The function $f(z)=\vert z \vert^2+\iota \bar z +1$ is differentiable at
$1)\iota$
$2)1$
$3)-\iota$
$4)$No point in $\mathbb C$
Solution: $f(z)=\vert z \vert^2+\iota \bar z +1=z\bar z+\iota \bar z +1$
If $f$ is differentiable at $z_0\implies f$ satisfies Cauchy-Riemann equations at $z_0\implies \frac{\partial f}{\partial \bar z}=0 $ at $z=z_0\implies z+\iota=0\implies z=-\iota$.So, $f$ is differentiable at $z=-\iota$ only.

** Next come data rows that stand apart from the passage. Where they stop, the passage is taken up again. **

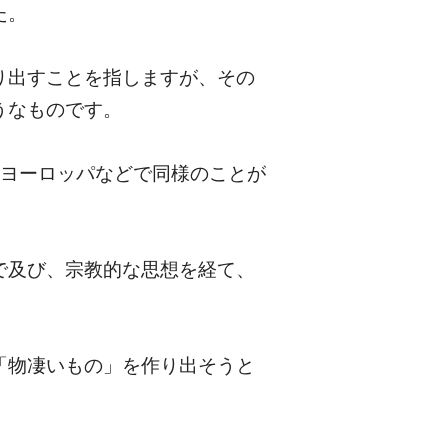
た。
り出すことを指しますが、その
うなものです。
、ヨーロッパなどで同様のことが
で及び、宗教的な思想を経て、
「物凄いもの」を作り出そうと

Now,$lim_{z\rightarrow -\iota}\frac{f(z)-f(-\iota)}{z+\iota}=lim_{z\rightarrow -\iota} \frac{z\bar z+\iota \bar z +1-1}{z+\iota}=lim_{z\rightarrow -\iota}\frac{\bar z(z+\iota)}{z+\iota}=lim_{z\rightarrow -\iota} \bar z=\iota$,.
But in answer key it is given that $f$ is differentiable at no point in $\mathbb C$. Where i'm doing wrong?
First of all, the standard notation is $i$, not $\iota$.
Other than that, you are right. The function is differentiable at $-i$ and only there. And $f'(-i)=i$.